▸ **Text block**
_ _ _ _ _ _ _

WESTIN EXCELSIOR HOTEL
If I were asked – and sometimes I am asked such questions – what would be my ideal of an hotel in the enchanting city of Florence, I might well make the following response: a Renaissance-style palace overlooking the River Arno. And if I were pressed further, to imagine my ideal accommodation within this ideal hotel, I would surely reply that it would be a large and impressive suite in the traditional style. Well, my friends, I can now be more precise, for my ideal is no longer supposed. It is actual, and I have encountered it. Its name is the Westin Excelsior Hotel – a lodging as splendid as you will encounter, even in the City of Splendours.
Occupying one side of the piazza Ognissanti, as well as a good stretch of the promenade by the river, the Westin Excelsior is both imposing and welcoming. It looks like a grand hotel and it is a grand hotel. Its entrance hall is properly huge, and is filled with such quantities of marble, gilt and polished wood that a smile is brought immediately to the faces of those of us who like to be surrounded by grandeur. Boutique hotels are fine and dandy, but sometimes one just needs to feel one is staying in a palace. And the members of staff – smart and attentive – add to the sense of being somewhere special. They are a credit to the dapper and charming General Manager, Mr Valentino Bertolini (pictured).

_ _ _ _ _ _ _

▸ **Supplied material**
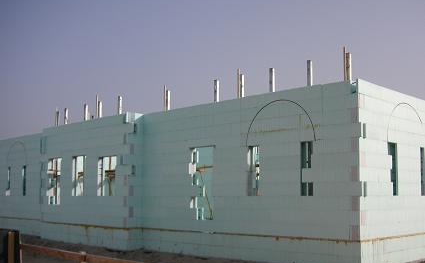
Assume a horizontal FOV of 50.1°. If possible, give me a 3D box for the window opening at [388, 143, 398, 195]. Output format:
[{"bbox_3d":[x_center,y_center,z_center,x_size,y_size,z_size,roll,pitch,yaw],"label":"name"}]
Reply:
[{"bbox_3d":[4.020,0.880,10.416,0.260,1.220,0.520,-7,-10,44],"label":"window opening"}]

_ _ _ _ _ _ _

Continue the piece on the Westin Excelsior Hotel in Florence, beginning after its final sentence, and leave the data aside.

Of its 171 rooms and suites, I occupied numbers 132 and 134, which make up one of the hotel’s Grand Deluxe suites (5,085€ a night, bed and breakfast for two). And those adjectives are deserved. This was grand and deluxe. On the first floor – reached (when I had the energy to ignore the lifts) by a sweeping staircase of stone and marble, lined with ancient oil paintings – this was the sort of apartment which you will know from the Hollywood films. In the proper entrance hall were two doors, one to the drawing room (pictured) and one to the bedroom.
The former was a wonderful chamber, about 20 feet by fifteen. Its white marble fireplace was surmounted by a gilt-framed mirror. A thick grey carpet lay upon the wooden floor, and grey woven material covered the walls. From its high ceiling was suspended a twelve-light chandelier. Wall lights and table lamps provided further illumination. The furniture included four wing chairs, a sofa, a marble-topped coffee table and an antique, inlaid writing desk. In this charming salon I spent my afternoons with pots of Earl Grey tea and the sound of Jean Langlais’ Messe Solennelle – for a cd player had been installed for my use. Through the two French windows I looked across the river to the dome and the unfinished façade of the church of San Frediano in Castello. These were times of innocent and intense pleasure.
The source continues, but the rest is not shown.